Crypto CEO Ken DiCross Says: ‘I Don’t Trust AI—But I Use It for Everything’

Ken DiCross, the crypto founder behind Wire Network, leans on AI to run his business faster—but insists AI can’t be trusted blindly. Here’s why he uses it anyway, how it saves him hours every day, and why decentralised AI might be the only way forward.

Ken DiCross has a confession: He doesn’t trust artificial intelligence—but he can’t stop using it. The founder and CEO of Wire Network, a startup building the pipes that connect different blockchains, relies on AI for just about everything. From investor pitches to contract drafting, DiCross says AI is now his silent co-pilot, shaving hours off daily tasks that used to drain his time and his team’s energy.

Yet despite all the time saved, DiCross stays skeptical. He calls AI “atrocious” when it comes to math, and warns that anyone blindly trusting it—especially for coding—could find themselves in deep trouble. For him, AI is a tool, not a truth machine.

Key Takeaway

  • AI saves DiCross hours daily: Tasks that took hours now take minutes.
  • He doesn’t trust it completely: AI can still “hallucinate” and make mistakes.
  • Decentralized AI is next: DiCross wants open-source AI that can’t be censored or abused.
  • No more Google: He uses AI for search instead of traditional engines.

Building a Crypto Company—With AI as a Secret Weapon

When DiCross wants to know how his blockchain rivals stack up, he feeds their white papers into a large language model and fires off tough questions until he spots flaws. Most often, it’s the same flaw: centralization. That single weakness is exactly what his Wire Network aims to fix—creating decentralized solutions that avoid costly or risky workarounds.

And it’s not just deep research. DiCross says AI drafts his contracts, organizes his advisors’ tasks, even builds slick presentations so he doesn’t have to fiddle with slides. He’s convinced that AI has turned his senior developers into the equivalent of three employees each—no more need for armies of junior coders.

But Don’t Trust It Blindly

Despite all this, DiCross says AI is far from perfect. He recalls giving it a simple math problem—something a first grader could solve—and watching it fail spectacularly. For him, that’s the red flag. AI is powerful, but if you don’t understand what you’re asking it to do—or how to double-check its work—you’re setting yourself up for a security nightmare.

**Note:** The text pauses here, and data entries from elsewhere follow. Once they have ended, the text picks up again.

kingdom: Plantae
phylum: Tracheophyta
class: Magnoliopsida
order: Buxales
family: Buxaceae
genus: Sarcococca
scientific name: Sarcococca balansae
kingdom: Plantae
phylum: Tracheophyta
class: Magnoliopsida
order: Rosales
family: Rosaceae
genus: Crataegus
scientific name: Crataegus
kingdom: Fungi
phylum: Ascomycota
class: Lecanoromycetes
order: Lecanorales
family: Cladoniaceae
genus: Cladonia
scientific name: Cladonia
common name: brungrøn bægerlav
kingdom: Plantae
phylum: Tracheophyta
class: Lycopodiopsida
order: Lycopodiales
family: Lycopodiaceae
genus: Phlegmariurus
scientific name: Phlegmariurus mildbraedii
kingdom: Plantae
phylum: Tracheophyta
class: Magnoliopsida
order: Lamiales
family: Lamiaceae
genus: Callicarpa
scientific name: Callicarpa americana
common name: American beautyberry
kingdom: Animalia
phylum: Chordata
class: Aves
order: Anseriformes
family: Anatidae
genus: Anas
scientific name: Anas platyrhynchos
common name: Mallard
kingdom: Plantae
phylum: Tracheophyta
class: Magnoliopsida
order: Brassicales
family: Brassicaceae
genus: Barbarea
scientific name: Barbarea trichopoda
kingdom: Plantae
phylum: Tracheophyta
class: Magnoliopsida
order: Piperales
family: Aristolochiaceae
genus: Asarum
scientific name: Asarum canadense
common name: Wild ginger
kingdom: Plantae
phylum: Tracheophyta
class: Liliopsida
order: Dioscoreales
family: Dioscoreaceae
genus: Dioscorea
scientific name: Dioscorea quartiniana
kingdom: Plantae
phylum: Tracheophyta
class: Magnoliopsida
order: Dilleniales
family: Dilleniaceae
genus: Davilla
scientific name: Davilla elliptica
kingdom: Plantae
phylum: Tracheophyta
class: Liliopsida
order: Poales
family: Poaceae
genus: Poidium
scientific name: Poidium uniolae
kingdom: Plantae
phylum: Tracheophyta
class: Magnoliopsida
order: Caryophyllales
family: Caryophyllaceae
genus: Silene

It’s the same reason he warns against “vibe coding,” the practice of letting AI generate software on autopilot. If you don’t know what the code really does, how can you trust that it’s secure? In DiCross’s world, AI can be your smartest intern—but it should never be your only expert.

AI in Everyday Life, Too

It’s not all blockchain and business. DiCross admits he’s basically ditched Google for AI chat tools. Traveling? He asks AI where to eat and when places close. He says the minutes saved here and there quickly add up to extra hours each week—time he’d rather spend building Wire Network’s future.

But that convenience comes with a catch. DiCross knows every prompt he types is training someone else’s AI—and building a profile on him in the process. He’s uneasy about that. Type in a medical question today, watch your insurance premium climb tomorrow? That’s the nightmare scenario he wants to avoid.

Decentralization or Bust

So what’s the answer? For DiCross, it’s decentralization—again. Just like blockchain aims to cut out middlemen and put power back in users’ hands, he believes AI needs the same revolution. Imagine an open-source AI that lives on a decentralized network: no giant corporations harvesting your data, no secret filters deciding what you’re allowed to know.

It’s an optimistic vision. DiCross sees it as inevitable. Just like Linux quietly became the backbone of the internet, decentralized AI might become the silent engine behind our next big tech wave—one that works for us, not the other way around.

Conclusion

For all his caution, DiCross isn’t about to give up his AI tools anytime soon. He might not trust them blindly—but he’s betting on them, and on a future where they can’t betray that trust.